Der große Ordnungsstifter der Natur, Carl von Linné, nannte den Königsparadiesvogel daraufhin „Paradisea apoda“ (fußlos). Zuvor hatte er bereits eine Bananenstaude, die er im Gewächshaus des Direktors der niederländischen Ostindienkompanie, Clifford studierte, „Musa paradisiaca“ getauft, also „Paradiesfeige“. Da Linné von einer Einmalschöpfung, mithin der Unveränderlichkeit der Arten, ausging, mussten Adam und Eva eine Banane gegessen haben.

Poivre hatte in seinem Versuchsgarten auf Mauritius auch Bananenstauden gepflanzt. Die Banane verbreitete sich später in alle südlichen Erdteile. Poivres Hauptinteresse galt jedoch den Muskatnüssen und Gewürznelken. 25 Jahre brauchte es, bis er die ersten Nüsse von Tausenden zum Keimen brachte, und noch einmal sieben Jahre, bis 1778 die ersten Muskatbäume Nüsse trugen. Poivre stieg zur „Kernfigur des Gewürzhandels“ auf, wie der Botaniker Marc Jeanson und die Autorin Charlotte Fauve in ihrem Buch „Das Gedächtnis der Welt“ (2020) schreiben.
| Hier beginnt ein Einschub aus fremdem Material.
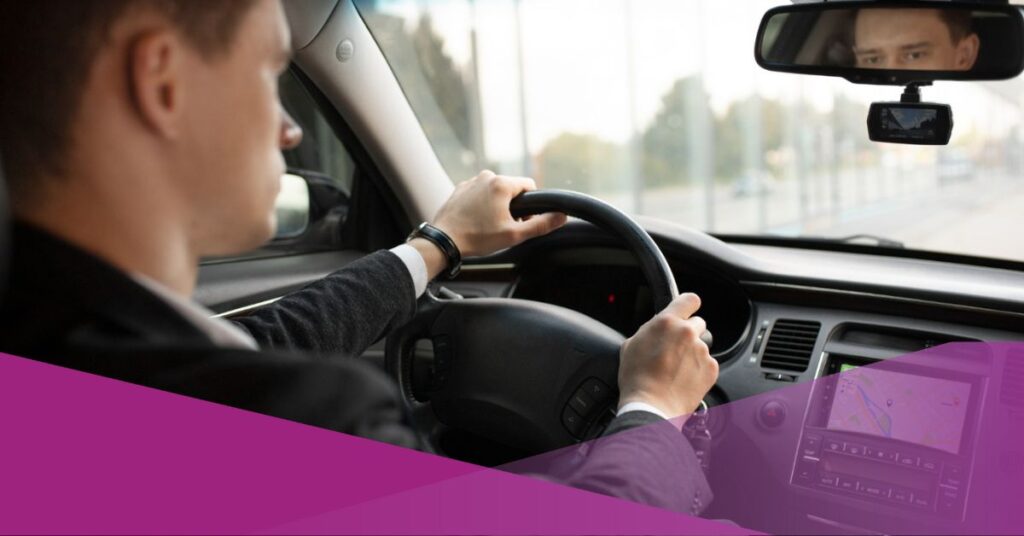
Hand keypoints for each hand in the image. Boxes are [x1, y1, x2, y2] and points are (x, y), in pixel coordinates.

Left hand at [431, 170, 566, 256]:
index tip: (522, 221)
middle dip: (514, 206)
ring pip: (495, 191)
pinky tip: (476, 221)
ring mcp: (471, 181)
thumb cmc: (477, 238)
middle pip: (512, 188)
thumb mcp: (514, 235)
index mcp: (501, 183)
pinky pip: (480, 193)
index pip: (529, 186)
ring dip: (498, 205)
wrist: (444, 241)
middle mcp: (486, 176)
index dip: (531, 205)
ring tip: (488, 225)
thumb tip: (561, 216)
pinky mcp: (460, 189)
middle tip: (505, 226)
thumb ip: (540, 224)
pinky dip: (482, 205)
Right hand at [617, 293, 717, 418]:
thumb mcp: (631, 345)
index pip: (689, 299)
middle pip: (698, 323)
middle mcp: (687, 333)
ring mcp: (701, 351)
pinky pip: (708, 363)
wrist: (651, 407)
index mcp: (667, 322)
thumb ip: (650, 330)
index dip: (689, 304)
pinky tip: (683, 379)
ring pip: (701, 346)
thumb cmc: (637, 379)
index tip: (688, 310)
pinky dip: (699, 369)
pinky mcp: (711, 368)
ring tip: (676, 370)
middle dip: (688, 334)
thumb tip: (657, 329)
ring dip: (692, 354)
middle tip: (675, 350)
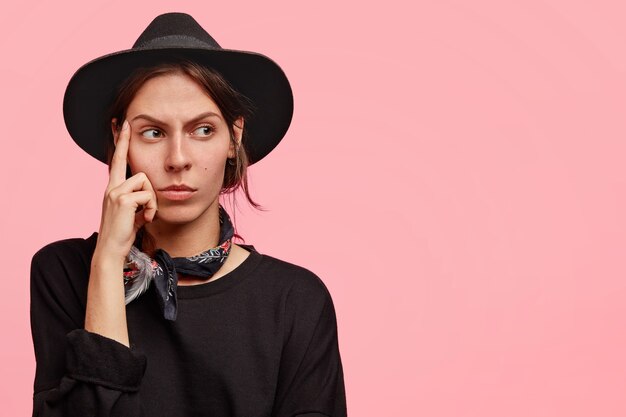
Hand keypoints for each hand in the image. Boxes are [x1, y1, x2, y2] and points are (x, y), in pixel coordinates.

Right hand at [95, 119, 157, 261]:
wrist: (111, 250)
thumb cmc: (124, 233)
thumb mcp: (133, 213)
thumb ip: (138, 200)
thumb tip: (150, 195)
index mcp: (113, 189)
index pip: (117, 161)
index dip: (120, 142)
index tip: (121, 123)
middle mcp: (111, 187)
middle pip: (130, 163)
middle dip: (132, 156)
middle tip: (131, 147)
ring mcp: (115, 192)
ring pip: (145, 181)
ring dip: (152, 201)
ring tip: (145, 216)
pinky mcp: (123, 199)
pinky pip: (148, 196)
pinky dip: (151, 209)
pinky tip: (144, 220)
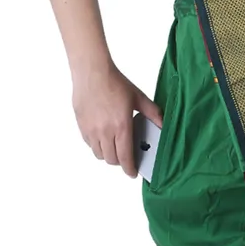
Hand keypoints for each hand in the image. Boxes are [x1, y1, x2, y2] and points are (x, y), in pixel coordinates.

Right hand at [72, 64, 162, 178]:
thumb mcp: (138, 97)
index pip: (125, 157)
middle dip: (120, 162)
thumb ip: (152, 112)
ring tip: (114, 147)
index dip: (129, 168)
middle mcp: (104, 131)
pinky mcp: (81, 125)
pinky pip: (89, 144)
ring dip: (108, 155)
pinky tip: (103, 137)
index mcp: (121, 126)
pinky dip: (97, 146)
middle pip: (111, 159)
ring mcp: (91, 130)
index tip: (132, 173)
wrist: (92, 72)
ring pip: (99, 154)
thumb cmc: (115, 83)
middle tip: (126, 158)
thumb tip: (162, 123)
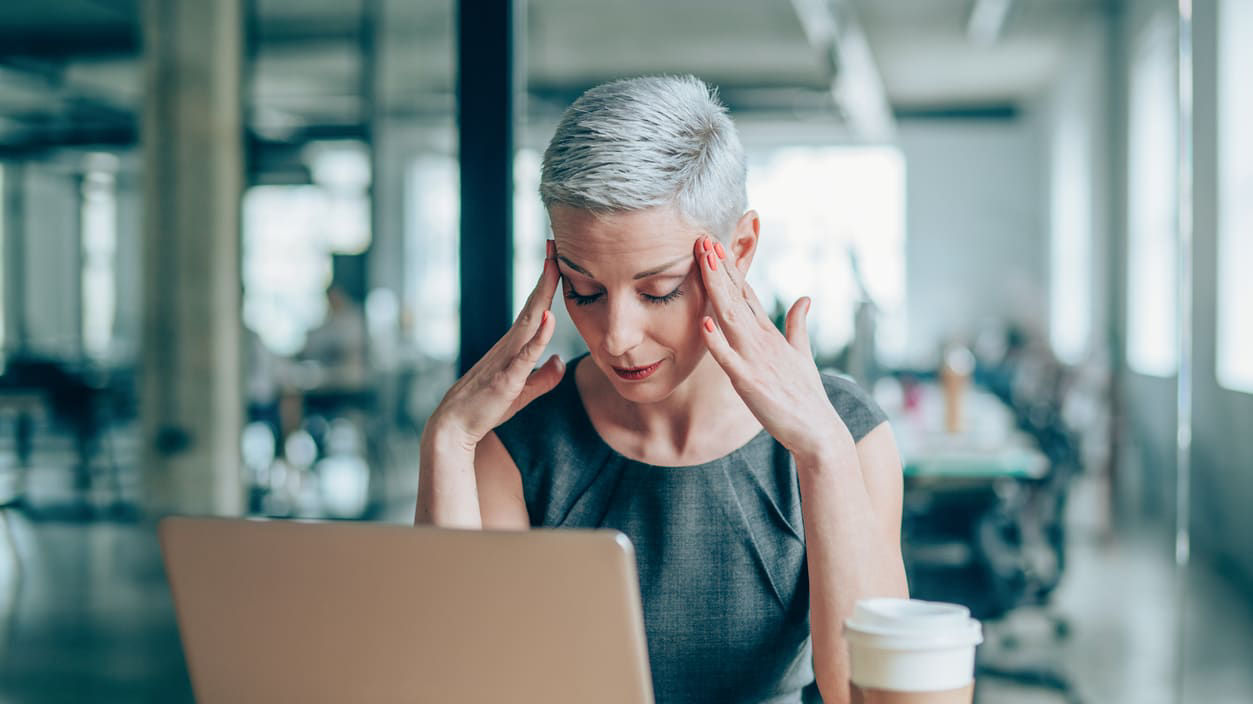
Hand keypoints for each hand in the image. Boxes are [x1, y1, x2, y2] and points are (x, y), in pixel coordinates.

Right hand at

Mit der Paradiesfrucht Banane hatte Linné indes ein sexuelles Problem. Nach der Entdeckung der Geschlechtsorgane der Pflanzen durch Rudolf Jacob Camerarius im Tübinger Botanischen Garten 1694, wonach ihr Staubblatt der Hoden, ihr Stempel die Vagina und ihre Pollen das Sperma war, hatte Linné laut Jeanson und Fauve „die Obszönität „die Obszönität auf die Spitze getrieben, indem er Scheide und Penis der Pflanzen zum Grundordnungsprinzip der belebten Welt“ erhob. Sein Prinzip gilt noch immer, aber bei der Banane handelt es sich um eine Fruchtentwicklung ohne Befruchtung: diese „parthenokarpe Kulturform“ kommt ohne Samenentwicklung aus.

Nobelpreis gab es noch nicht

Für die „Evolutionstheorie“ wurden Wallace und Darwin von der „Linnean Society of London“ 1858 gemeinsam geehrt. Für Darwins Theorie war die „natürliche“ und die „sexuelle Selektion“ wesentlich, für Letztere bezog sich Darwin auf besonders prächtige männliche Vögel, unter anderem auf Paradiesvögel, über die er mit Wallace korrespondierte. Wallace, der sie anders als Darwin beobachtet hatte, hielt die sexuelle Selektion jedoch für falsch und überflüssig. Sie postuliert, dass die Männchen um die Weibchen konkurrieren, aber die Weibchen wählen – und zwar den Schönsten, Stärksten, Gesündesten …

Gegen diese Annahme wandte der Basler Biologe Adolf Portmann ein, dass „vor allem die Beobachtung keine einwandfreie Beweise für eine Wahl seitens der Weibchen“ erbracht hat. „Gerade mit den imposantesten Beispielen dieser Art, dem Pfau und dem Argusfasan, hatte Darwin Pech: hier gibt es keinerlei Wahl durch die Weibchen“, schreibt der Zürcher Tierpsychologe Heini Hediger. Ähnlich sähe es bei den Paradiesvögeln, Webervögeln und Seidenstaren aus, die mitunter „ganz für sich allein balzen“.

Die Kampfläufer würden zwar in Gruppen balzen, aber zum Einen seien die „spektakulären Kämpfe“ der Männchen „harmlose Spiegelfechtereien“ und zum Anderen nähmen die Weibchen keinerlei Notiz davon: „Nicht einmal hinschauen tun sie.“

Wenn es bei den Bananen an männlichen Samen fehlt, fehlt es bei den Kampfläufern und Paradiesvögeln an weiblicher Aufmerksamkeit. Letztere sind auf den Molukken heute geschützt, den Touristen werden Paradiesvogel-Exkursionen angeboten, ihre Balz müssen sie sich aber auf youtube ansehen, sie findet außerhalb der Saison statt.